Dalam pandangan akhir fraksi yang dibacakan oleh Tri Budi Cahyono, Fraksi PDI-P memberikan penekanan khusus pada sektor kepariwisataan. Fraksi menilai bahwa pengembangan destinasi wisata di Jepara harus dilakukan secara terintegrasi, dengan menyeimbangkan potensi wisata laut dan darat agar memberikan dampak ekonomi yang merata bagi warga lokal.
Lebih lanjut, fraksi mendorong Pemerintah Kabupaten Jepara untuk memperbesar alokasi anggaran promosi wisata. Mereka juga merekomendasikan peninjauan ulang terhadap regulasi penyelenggaraan hiburan agar lebih relevan dengan kondisi lapangan. Langkah strategis ini diharapkan mampu menarik minat wisatawan sekaligus mendongkrak Pendapatan Asli Daerah (PAD) secara signifikan.
Selain menyoroti sektor pariwisata, Fraksi PDI-P turut menekankan pentingnya kemandirian fiskal melalui pengelolaan aset daerah yang profesional dan peningkatan investasi. Dukungan nyata bagi pelaku usaha lokal, termasuk UMKM, nelayan, dan petani, menjadi poin krusial agar pertumbuhan ekonomi benar-benar dirasakan oleh lapisan masyarakat bawah.

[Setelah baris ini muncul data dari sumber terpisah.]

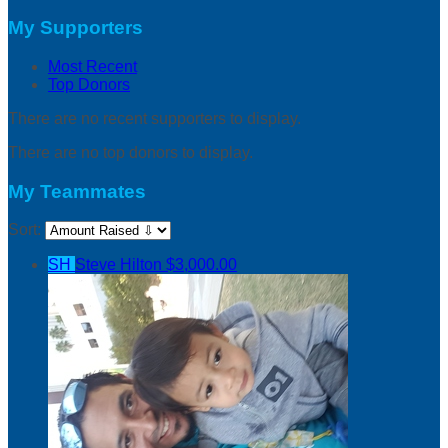
My Supporters
Most Recent
Top Donors
There are no recent supporters to display.
There are no top donors to display.
My Teammates
Sort:
SH
Steve Hilton
$3,000.00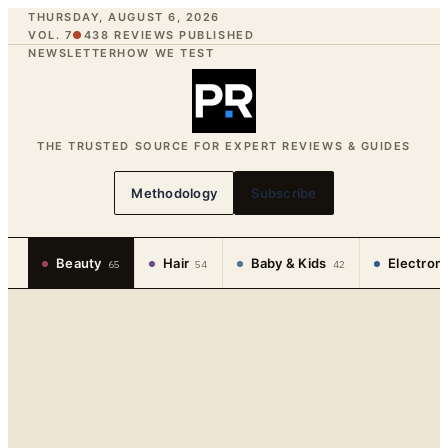
THURSDAY, AUGUST 6, 2026
VOL. 7
●
438
REVIEWS PUBLISHED
NEWSLETTER
HOW WE TEST
THE TRUSTED SOURCE FOR EXPERT REVIEWS & GUIDES
Methodology
Subscribe
Beauty
Hair
Baby & Kids
Electron
65
54
42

Sebagai catatan akhir, Fraksi PDI-P meminta pemerintah daerah untuk segera menindaklanjuti rekomendasi dari Badan Pemeriksa Keuangan (BPK) serta meningkatkan kualitas infrastruktur dan layanan dasar seperti pendidikan dan kesehatan. Sementara itu, satu Ranperda terkait perubahan regulasi pembentukan Peraturan Daerah masih memerlukan pembahasan lebih lanjut untuk mencapai kesepakatan komprehensif.